Matthias Kaiser
Matthias Kaiser
Matthias Kaiser is Professor at the Centre for the Study of the Sciences and Humanities (SVT) at the University of Bergen, and Professor II at NTNU in Trondheim. He has studied at the University of Munich, University of Oslo, Stanford University and Frankfurt University. His areas of expertise include: philosophy of science (Dr.phil.), ethics of science, and technology assessment. He is also an Affiliated Fellow at the Koi Tū Centre for Informed Futures at the University of Auckland.
Matthias was born in Germany, in Leipzig, which at the time was still under a communist regime. Luckily his parents escaped to West Germany in the nick of time before the Berlin Wall. There he was a refugee! Even though just starting school, this experience of a very different culture and regime turned him into a sceptic of all presumed authorities. In other words, he became a philosopher at a young age. After high school, which was mainly about the natural sciences and mathematics, he wanted to study something different and so he studied philosophy. But already during the second term he found out that he cannot do philosophy without a good grasp of logic, and that brought him to study mathematics.
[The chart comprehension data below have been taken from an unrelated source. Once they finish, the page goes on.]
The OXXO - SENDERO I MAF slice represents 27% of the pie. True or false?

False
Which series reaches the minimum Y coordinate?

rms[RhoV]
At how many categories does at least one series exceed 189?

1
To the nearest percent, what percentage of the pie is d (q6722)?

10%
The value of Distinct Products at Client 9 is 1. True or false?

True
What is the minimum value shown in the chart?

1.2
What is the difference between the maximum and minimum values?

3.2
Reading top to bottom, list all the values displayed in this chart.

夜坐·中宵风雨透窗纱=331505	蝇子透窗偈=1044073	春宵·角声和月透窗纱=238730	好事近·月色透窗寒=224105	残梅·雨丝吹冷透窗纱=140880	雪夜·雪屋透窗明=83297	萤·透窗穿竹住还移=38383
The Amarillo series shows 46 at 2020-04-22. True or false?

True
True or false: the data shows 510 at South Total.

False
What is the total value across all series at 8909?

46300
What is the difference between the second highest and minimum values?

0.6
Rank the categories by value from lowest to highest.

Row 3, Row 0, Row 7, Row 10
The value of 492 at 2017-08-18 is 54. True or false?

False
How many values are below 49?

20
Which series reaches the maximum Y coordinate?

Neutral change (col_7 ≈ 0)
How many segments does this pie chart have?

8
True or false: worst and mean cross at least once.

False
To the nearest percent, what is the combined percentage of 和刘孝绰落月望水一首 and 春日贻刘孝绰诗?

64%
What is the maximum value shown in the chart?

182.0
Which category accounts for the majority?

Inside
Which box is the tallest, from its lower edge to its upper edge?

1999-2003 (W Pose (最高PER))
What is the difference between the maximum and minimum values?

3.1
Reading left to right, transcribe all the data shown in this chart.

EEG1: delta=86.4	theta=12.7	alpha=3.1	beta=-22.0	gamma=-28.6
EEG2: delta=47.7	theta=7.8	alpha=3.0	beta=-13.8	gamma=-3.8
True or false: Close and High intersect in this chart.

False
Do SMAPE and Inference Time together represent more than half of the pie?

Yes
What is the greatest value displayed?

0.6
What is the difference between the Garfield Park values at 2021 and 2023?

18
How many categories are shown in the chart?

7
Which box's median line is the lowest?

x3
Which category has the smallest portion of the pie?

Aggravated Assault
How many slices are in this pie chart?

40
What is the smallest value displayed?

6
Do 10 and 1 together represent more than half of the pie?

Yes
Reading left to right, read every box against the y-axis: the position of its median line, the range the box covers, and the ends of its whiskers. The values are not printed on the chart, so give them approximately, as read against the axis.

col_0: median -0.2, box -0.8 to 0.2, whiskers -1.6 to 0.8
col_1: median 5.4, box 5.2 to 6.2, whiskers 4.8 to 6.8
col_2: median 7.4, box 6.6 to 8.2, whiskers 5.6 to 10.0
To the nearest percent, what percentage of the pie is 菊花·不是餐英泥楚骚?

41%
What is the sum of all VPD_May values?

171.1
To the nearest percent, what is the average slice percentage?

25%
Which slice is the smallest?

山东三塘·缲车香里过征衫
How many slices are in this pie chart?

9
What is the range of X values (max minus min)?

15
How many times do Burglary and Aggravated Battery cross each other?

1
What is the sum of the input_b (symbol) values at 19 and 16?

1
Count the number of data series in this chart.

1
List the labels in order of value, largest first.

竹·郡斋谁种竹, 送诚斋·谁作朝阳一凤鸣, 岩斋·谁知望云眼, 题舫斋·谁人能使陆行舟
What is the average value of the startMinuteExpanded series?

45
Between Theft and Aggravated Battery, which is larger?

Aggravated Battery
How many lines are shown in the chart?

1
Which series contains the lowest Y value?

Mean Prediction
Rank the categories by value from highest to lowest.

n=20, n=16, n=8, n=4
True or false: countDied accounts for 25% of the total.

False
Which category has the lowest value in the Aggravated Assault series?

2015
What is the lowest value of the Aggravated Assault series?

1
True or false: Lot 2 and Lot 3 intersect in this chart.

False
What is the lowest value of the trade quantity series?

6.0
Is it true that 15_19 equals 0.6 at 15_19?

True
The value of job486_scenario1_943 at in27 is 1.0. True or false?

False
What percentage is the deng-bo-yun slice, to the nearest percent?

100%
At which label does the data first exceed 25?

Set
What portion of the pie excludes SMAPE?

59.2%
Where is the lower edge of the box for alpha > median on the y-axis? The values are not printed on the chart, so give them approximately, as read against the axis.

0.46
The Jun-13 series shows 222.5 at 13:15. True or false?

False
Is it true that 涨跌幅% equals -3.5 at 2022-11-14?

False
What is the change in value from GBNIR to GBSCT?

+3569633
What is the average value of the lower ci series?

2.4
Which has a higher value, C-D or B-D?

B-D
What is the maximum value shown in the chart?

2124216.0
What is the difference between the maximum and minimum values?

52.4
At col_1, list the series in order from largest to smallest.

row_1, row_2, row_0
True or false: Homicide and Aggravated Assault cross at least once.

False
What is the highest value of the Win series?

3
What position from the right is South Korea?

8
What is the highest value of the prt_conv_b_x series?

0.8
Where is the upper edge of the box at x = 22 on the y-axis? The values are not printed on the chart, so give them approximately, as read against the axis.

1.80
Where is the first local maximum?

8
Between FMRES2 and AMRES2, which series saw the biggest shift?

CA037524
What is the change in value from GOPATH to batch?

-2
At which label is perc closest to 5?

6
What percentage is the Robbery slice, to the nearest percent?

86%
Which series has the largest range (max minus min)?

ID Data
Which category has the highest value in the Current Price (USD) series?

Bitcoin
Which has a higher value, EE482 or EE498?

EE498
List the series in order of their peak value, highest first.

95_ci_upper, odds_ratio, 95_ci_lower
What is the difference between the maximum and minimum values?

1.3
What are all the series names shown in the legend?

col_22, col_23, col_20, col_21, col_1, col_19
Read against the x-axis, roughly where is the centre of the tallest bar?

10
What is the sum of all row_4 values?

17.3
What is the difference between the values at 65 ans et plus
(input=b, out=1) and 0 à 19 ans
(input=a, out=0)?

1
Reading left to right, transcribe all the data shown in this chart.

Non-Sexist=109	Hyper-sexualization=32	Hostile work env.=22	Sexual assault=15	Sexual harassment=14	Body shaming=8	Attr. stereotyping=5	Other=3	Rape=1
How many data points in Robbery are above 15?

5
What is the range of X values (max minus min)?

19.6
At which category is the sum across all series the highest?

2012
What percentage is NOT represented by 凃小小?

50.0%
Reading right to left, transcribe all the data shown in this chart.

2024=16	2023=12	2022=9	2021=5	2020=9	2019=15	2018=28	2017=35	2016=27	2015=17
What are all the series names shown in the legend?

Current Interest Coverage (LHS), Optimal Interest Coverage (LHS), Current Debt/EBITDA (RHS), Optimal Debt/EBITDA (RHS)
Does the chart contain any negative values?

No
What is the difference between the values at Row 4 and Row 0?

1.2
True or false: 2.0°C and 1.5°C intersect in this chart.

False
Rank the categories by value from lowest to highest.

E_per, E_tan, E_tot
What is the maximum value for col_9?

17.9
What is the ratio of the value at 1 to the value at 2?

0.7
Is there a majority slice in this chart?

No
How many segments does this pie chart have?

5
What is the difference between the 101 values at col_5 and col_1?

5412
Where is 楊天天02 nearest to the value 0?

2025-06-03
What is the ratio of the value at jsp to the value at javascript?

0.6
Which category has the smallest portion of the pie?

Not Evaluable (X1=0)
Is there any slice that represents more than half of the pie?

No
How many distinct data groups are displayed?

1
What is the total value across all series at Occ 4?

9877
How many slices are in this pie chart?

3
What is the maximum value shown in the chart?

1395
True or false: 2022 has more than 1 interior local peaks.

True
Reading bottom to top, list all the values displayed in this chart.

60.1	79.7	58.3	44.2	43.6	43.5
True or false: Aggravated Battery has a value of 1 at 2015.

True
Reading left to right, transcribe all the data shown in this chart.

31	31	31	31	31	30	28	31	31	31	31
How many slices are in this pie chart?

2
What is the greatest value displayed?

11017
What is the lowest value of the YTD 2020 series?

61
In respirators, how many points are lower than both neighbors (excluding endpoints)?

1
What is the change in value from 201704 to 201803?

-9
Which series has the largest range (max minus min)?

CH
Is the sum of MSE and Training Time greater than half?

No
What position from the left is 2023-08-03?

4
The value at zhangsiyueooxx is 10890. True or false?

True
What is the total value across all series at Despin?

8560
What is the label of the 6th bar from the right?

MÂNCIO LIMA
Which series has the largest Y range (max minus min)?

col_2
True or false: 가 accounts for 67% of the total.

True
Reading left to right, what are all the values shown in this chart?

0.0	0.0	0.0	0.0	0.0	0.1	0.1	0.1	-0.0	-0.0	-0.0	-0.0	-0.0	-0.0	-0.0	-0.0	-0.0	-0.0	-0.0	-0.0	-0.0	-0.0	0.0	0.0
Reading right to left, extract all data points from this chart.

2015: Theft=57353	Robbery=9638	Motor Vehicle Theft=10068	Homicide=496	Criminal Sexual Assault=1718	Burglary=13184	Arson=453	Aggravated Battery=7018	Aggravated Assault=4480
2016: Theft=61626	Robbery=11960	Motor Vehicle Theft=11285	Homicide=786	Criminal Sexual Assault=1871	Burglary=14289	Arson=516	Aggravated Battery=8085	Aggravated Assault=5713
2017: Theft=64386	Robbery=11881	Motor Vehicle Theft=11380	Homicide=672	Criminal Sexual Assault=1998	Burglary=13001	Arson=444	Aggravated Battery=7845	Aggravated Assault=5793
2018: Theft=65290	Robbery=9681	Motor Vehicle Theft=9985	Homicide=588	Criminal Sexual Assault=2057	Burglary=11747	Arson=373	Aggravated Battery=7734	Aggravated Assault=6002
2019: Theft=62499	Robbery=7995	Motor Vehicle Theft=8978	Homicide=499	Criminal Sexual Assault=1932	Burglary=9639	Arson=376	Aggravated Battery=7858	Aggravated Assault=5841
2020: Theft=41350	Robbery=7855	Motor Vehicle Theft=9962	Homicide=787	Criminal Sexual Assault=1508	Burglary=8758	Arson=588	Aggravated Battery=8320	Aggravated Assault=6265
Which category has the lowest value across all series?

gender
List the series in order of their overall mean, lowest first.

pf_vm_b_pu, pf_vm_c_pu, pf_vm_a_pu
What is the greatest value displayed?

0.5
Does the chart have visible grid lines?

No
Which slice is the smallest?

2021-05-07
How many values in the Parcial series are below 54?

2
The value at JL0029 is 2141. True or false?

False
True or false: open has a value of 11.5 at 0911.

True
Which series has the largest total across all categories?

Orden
For his thesis he wanted to combine philosophy and logic, so he went to Norway where he had some good professors. Now he was also an immigrant! His interests turned to the sciences, both fascinated by their theories and at the same time puzzled by the misuse of science in politics.
Now there is no trace of logic left in him, he is all about ambiguity and uncertainty, in science as in life. Furthermore, he is deeply puzzled about values, wondering about his own, but mostly about those of other people, the academic lot in particular. His life has turned post-normal, and he thinks this is a good basis for work in the AFINO project.
Besides this, he has written a thriller, he likes to cook for others, and he plays electric blues bass. Politically, he is a hard-core liberal European to the bone!